Een betonnen bruggetje over het water en zand wordt weer Brand. Daarmee gaan we een zinderende finale tegemoet. Ruige gronden vol klaver, wilgen en riet. Kale akkers met dode bomen waar een roofvogel boven een enorme tonderzwam op zijn prooi zit te wachten. Een Wespendief? Zou kunnen, want deze vrij zeldzame vogel komt hier voor. We struinen in de koelte van hoog opschietend struweel over schoenbrede paden, langs watertjes als de Zandkantse Leij en de Zandleij. Net als de Zandleij, is de Zandkantse Leij geen natuurlijke rivier. Leij betekent immers geleiden. Het kanaaltje vangt kwel af en draagt daarmee bij aan de verdroging van het natuurgebied De Brand, terwijl bij overvloedige regenval het gebied juist weer overstroomd wordt met vervuild water van elders. Zoals vaak in de natuur is ook in De Brand het evenwicht uiterst teer. Gelukkig zit het Brabants Landschap er bovenop en wordt gezocht naar oplossingen om vuil water buiten de deur te houden en tegelijkertijd het gebied niet te laten uitdrogen.

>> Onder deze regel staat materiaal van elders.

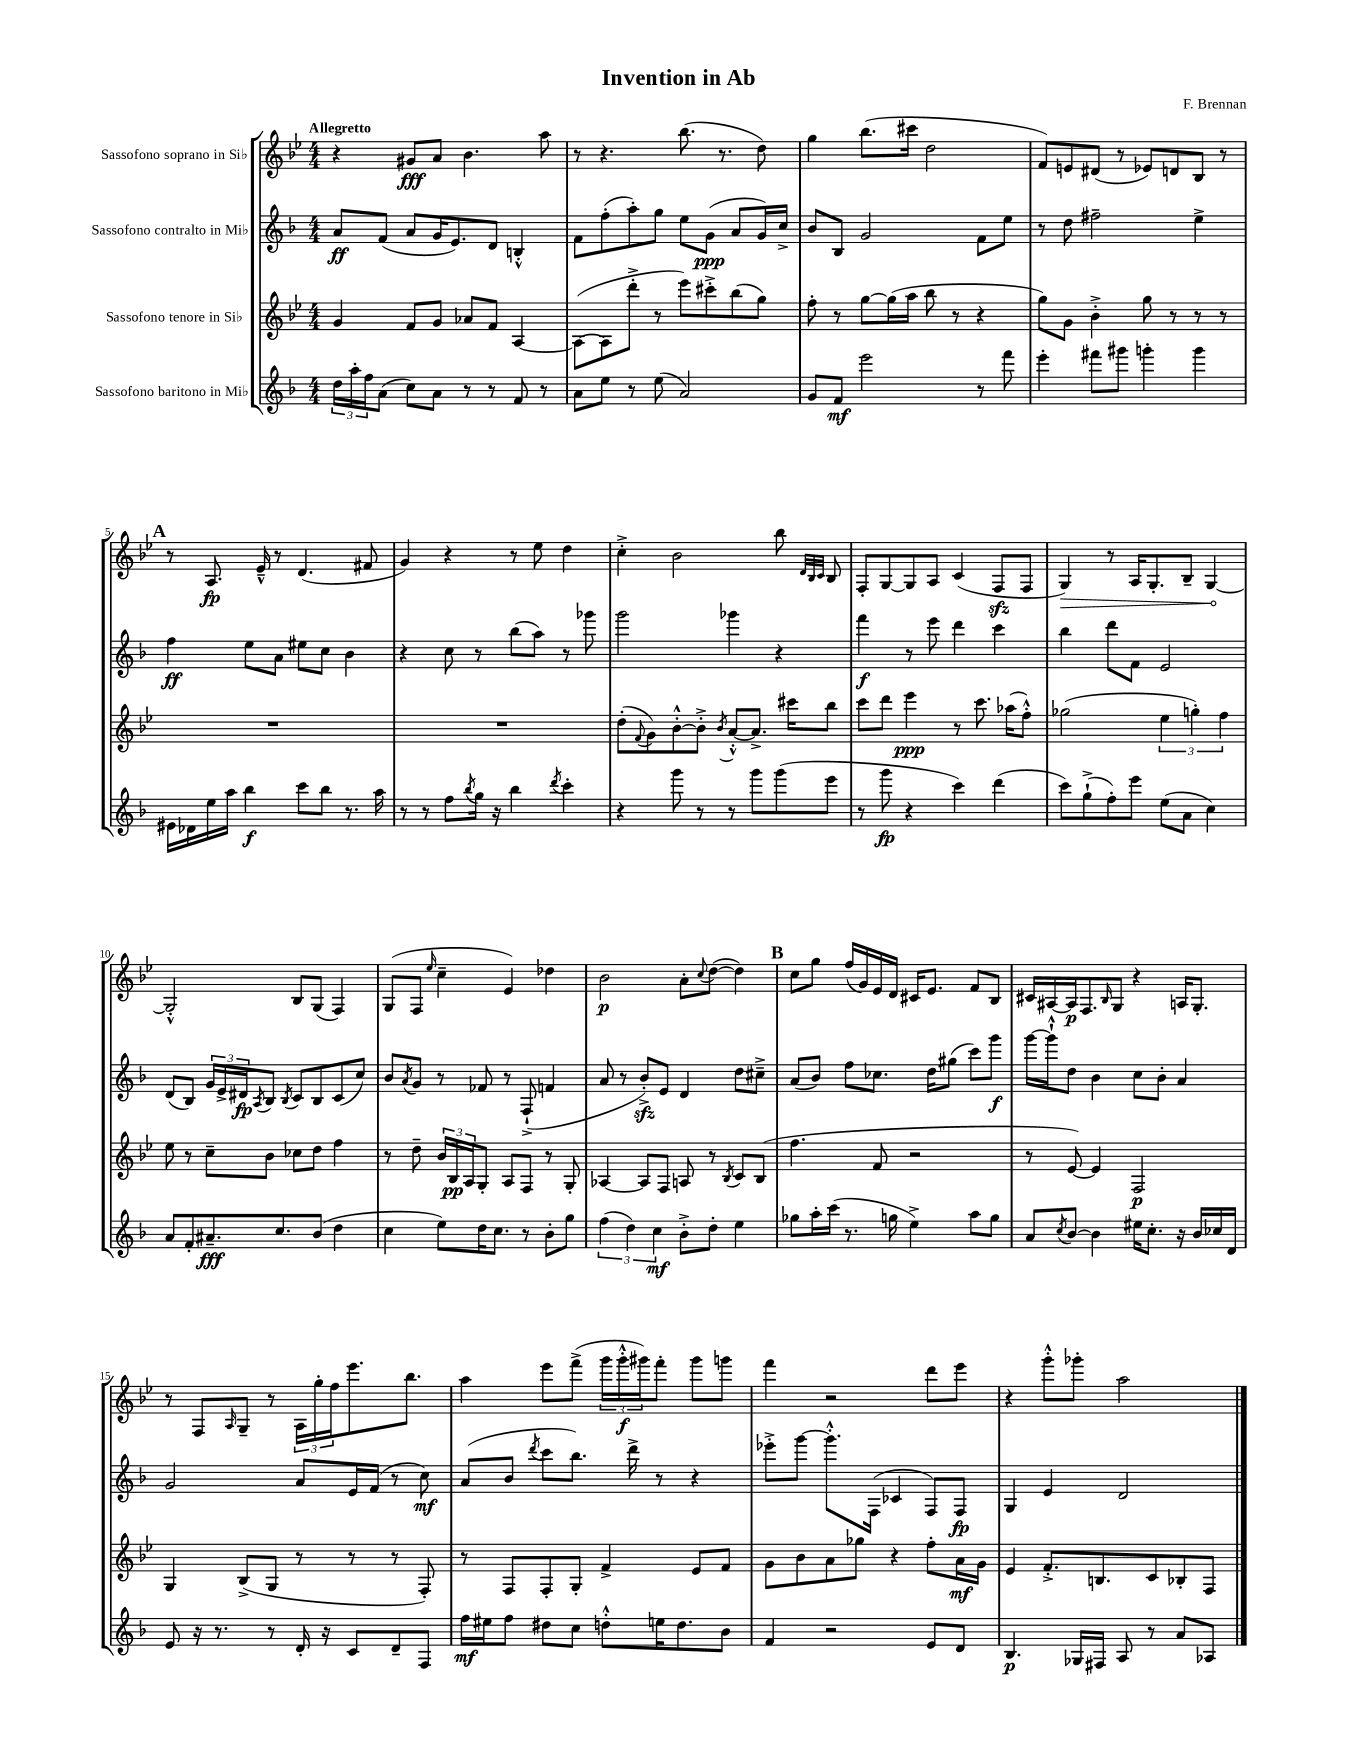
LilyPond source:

\header { title = "Invention in Ab" composer = "F. Brennan" }
<<
\new StaffGroup <<
\new Staff = "s0" \with { instrumentName = "Sassofono soprano in Sib" } {
    \clef treble \key bes \major \numericTimeSignature \time 4/4 \tempo "Allegretto"
    r4 gis'8\fff a'8 bes'4. a''8 |
    r8 r4. bes''8.( r8. d''8) |
    g''4 bes''8.( cis'''16 d''2 |
    f'8) e'8 dis'8( r8 ees'8) d'8 bes8 r8 |
    \mark \markup { \bold "A" } r8 a8.\fp ees'16---^ r8 d'4.( fis'8 |
    g'4) r4 r8 ees''8 d''4 |
    c''4-.-> bes'2 bes''8 \grace { d'32 bes32 c'32 } bes8 |
    f8-. g8~ g8 a8 c'4( f8\sfz f8 |
    \once \override Hairpin.circled-tip = ##t g4\>) r8 a16 g8.-. bes8-- g4~\! |
    g2-.-^ bes8 g8( f4) |
    g8( f8 \grace { ees''16 } c''4-- ees'4) des''4 |
    bes'2\p a'8-. \appoggiatura { c''8 } d''8~( d''4) |
    \mark \markup { \bold "B" } c''8 g''8 f''16( g'16) ees'16 d'16 cis'16 ees'8. f'8 bes8 |
    cis'16 ais16~ ais16\p f8. \grace { bes16 } g8 r4 a16 g8.-. |
    r8 f8 \grace { a16 } g8-- r8 \tuplet 3/2 { a16 g''16-. f''16 } ees'''8. bes''8. |
    a''4 ees'''8 f'''8->( \tuplet 3/2 { g'''16 g'''16-.-^\f gis'''16) } f'''8-. gis'''8 g'''8 |
    f'''4 r2 d'''8 ees'''8 |
    r4 g'''8-.-^ ges'''8-. a''2 \bar "|." |
}
\new Staff = "s1" \with { instrumentName = "Sassofono contralto in Mib" } {
    \clef treble \key f \major \numericTimeSignature \time 4/4
    a'8\ff f'8( a'8 g'16 e'8.) d'8 b4-.-^ |
    f'8 f''8-.( a''8-.) g''8 e''8 g'8\ppp( a'8 g'16) c''16-> |
    bes'8 bes8 g'2 f'8 e''8 |
    r8 d''8 fis''2-- e''4-> |
    \mark \markup { \bold "A" } f''4\ff e''8 a'8 eis''8 c''8 bes'4 |
    r4 c''8 r8 bes''8( a''8) r8 ges'''8 |
    g'''2 ges'''4 r4 |
    f'''4\f r8 e'''8 d'''4 c'''4 |
    bes''4 d'''8 f'8 e'2 |
    d'8( bes8) \tuplet 3/2 { g'16 e'16-> dis'16\fp } \acciaccatura { a8 } bes8 \acciaccatura { bes8 } c'8 bes8 c'8( c''8) |
    bes'8 \acciaccatura { a'8 } g'8 r8 fes'8 r8 f8-!->( f'4 |
    a'8 r8 bes'8-.->\sfz) e'8 d'4 d''8 cis''8---> |
    \mark \markup { \bold "B" } a'8( bes'8) f''8 ces''8. d''16 gis''8( c'''8) g'''8\f |
    g'''16~ g'''16-!-^ d''8 bes'4 c''8 bes'8-. a'4 |
    g'2 a'8 e'16 f'16( r8 c''8\mf) |
    a'8( bes'8 \acciaccatura { d'''8 } c'''8 bes''8.) d'''16-> r8 r4 |
    ees'''8-.-> g'''8~ g'''8.-.-^ f16( ces'4 f8) f8\fp |
    g4 e'4 d'2 \bar "|." |
}
\new Staff = "s2" \with { instrumentName = "Sassofono tenore in Sib" } {
    \clef treble \key bes \major \numericTimeSignature \time 4/4
    g'4 f'8 g'8 aes'8 f'8 a4~ |
    a8~( a8 d'''8-.-> r8 ees'''8) cis'''8-.-> bes''8( g''8) |
    f''8-. r8 g''8~ g''16( a''16 bes''8 r8 r4 |
    g''8) g'8 bes'4-.-> g''8 r8 r8 r8 |
    \mark \markup { \bold "A" } R1 |
    R1 |
    d''8-.( \appoggiatura { f'8 } g'8) bes'8~-.-^ bes'8-.-> \acciaccatura { bes'8 } a'8~-.-^ a'8.-> cis'''16 bes''8 |
    c'''8 d'''8 ees'''4\ppp r8 c'''8. aes''16( f''8-.-^) |
    ges''2( \tuplet 3/2 { ees''4 g''4-.) f''4 } |
    ees''8 r8 c''8-- bes'8 ces''8 d''8 f''4 |
    r8 d''8-- \tuplet 3/2 { bes'16 bes16\pp a16 } g8-. a8 f8 r8 g8-. |
    aes4~ aes8 f8 a8 r8 \acciaccatura { bes8 } c'8 bes8( |
    \mark \markup { \bold "B" } f''4. f'8 r2 |
    r8 ees'8~) ees'4 f2\p |
    g4 bes8->( g8 r8 r8 r8 f8-.) |
    r8 f8 f8-. g8-. f'4-> ees'8 f'8 |
    g'8 bes'8 a'8 ges''8 r4 f''8-. a'16\mf g'16 |
    ees'4 f'8.-.-> b8. c'8 bes8-. f8 \bar "|." |
}
\new Staff = "s3" \with { instrumentName = "Sassofono baritono in Mib" } {
    \clef treble \key f \major \numericTimeSignature \time 4/4
    \tuplet 3/2 { d''16 a''16-. f''16 } a'8( c''8) a'8 r8 r8 f'8 r8 |
    a'8 e''8 r8 e''8( a'2) |
    g'8 f'8\mf e'''2 r8 f'''8 |
    e'''4-. fis'''8 gis'''8 g'''4-. g'''4 |
    \mark \markup { \bold "A" } eis'16 des'16 e''16 a''16 bes''4\f c'''8 bes''8 r8. a''16 |
    r8 r8 f''8 \acciaccatura { bes''8 } g''16 r16 bes''4 \acciaccatura { d'''8 } c'''4-. |
    r4 g'''8 r8 r8 g'''8 g'''8( e'''8 |
    r8 g'''8\fp r4 c'''4) d'''4( |
    c'''8) g''8-!->( f''8-.) e'''8 e''8( a'8 c''4) |
    a'8 f'8-. ais'8.--\fff c''8. bes'8( d''4 |
    c''4 e''8) d''16 c''8. r8 bes'8-. g''8 |
    \tuplet 3/2 { f''4( d''4) c''4\mf } bes'8-.-> d''8-. e''4 |
    \mark \markup { \bold "B" } ges''8 a''16-. c'''16( r8. g''16 e''4->) a''8 g''8 |
    a'8 \acciaccatura { c''8 } bes'8~ bes'4 eis''16 c''8.-. r16 bes'16 ces''16 d'16 |
    e'8 r16 r8. r8 d'16-. r16 c'8 d'8-- f8 |
    f''16\mf eis''16 f''8 dis''8 c''8 d''8-.-^ e''16 d''8. bes'8 |
    f'4 r2 e'8 d'8 |
    bes4.\p ges16 fis16 a8 r8 a'8 aes8 \bar "|." |
}
>>
>>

Dan opeens duiken er weer koeien op, groeit er huizenhoog mais en is er kinderleven rondom de boerderijen. Udenhout in zicht. Maar net voor we de bebouwing bereiken, duiken we voor de laatste keer De Brand in en lopen in alle stilte terug naar het beginpunt, kasteel Strijdhoef. Tijd voor een ijskoude pils op een keileuk terras in Udenhout.
Praktisch: Het Groene Woud
Het Groene Woud is een gebied van 35.000 hectare (350 km2) groot, gelegen tussen de stedendriehoek Eindhoven, Tilburg en Den Bosch. Het hart van het Groene Woud bestaat uit 7.500 hectare natuur: bossen, heide, vennen, natte gronden, waterlopen (o.a Dommel en Beerze), moerassen en agrarisch populierenlandschap (peppels genoemd in Brabant!). Sinds 2005 is het gebied een Nationaal Landschap. De naam Het Groene Woud is een verzonnen naam en afkomstig van het bekende, oer-Brabantse café 'Het Groene Woud' in Liempde. Daar werd de eerste vergadering over de inrichting van dit gebied gehouden.
Het Groene Woud kent anno 2020 21 natuurgebieden, waaronder de Drunense Duinen, Kampina en de Oisterwijkse Vennen. Het natuurgebied De Brand maakt weer deel uit van de Loonse en Drunense Duinen.
Georganiseerd?
Deze wandeling is onderdeel van de vierdaagse SNP-groepsreis ‘Natuurparels van het Brabantse Land’. Naast een dag wandelen door de Drunense Duinen en De Brand, staan er ook wandelingen op het programma in Kampina, de Oisterwijkse Vennen en Landgoed de Baest.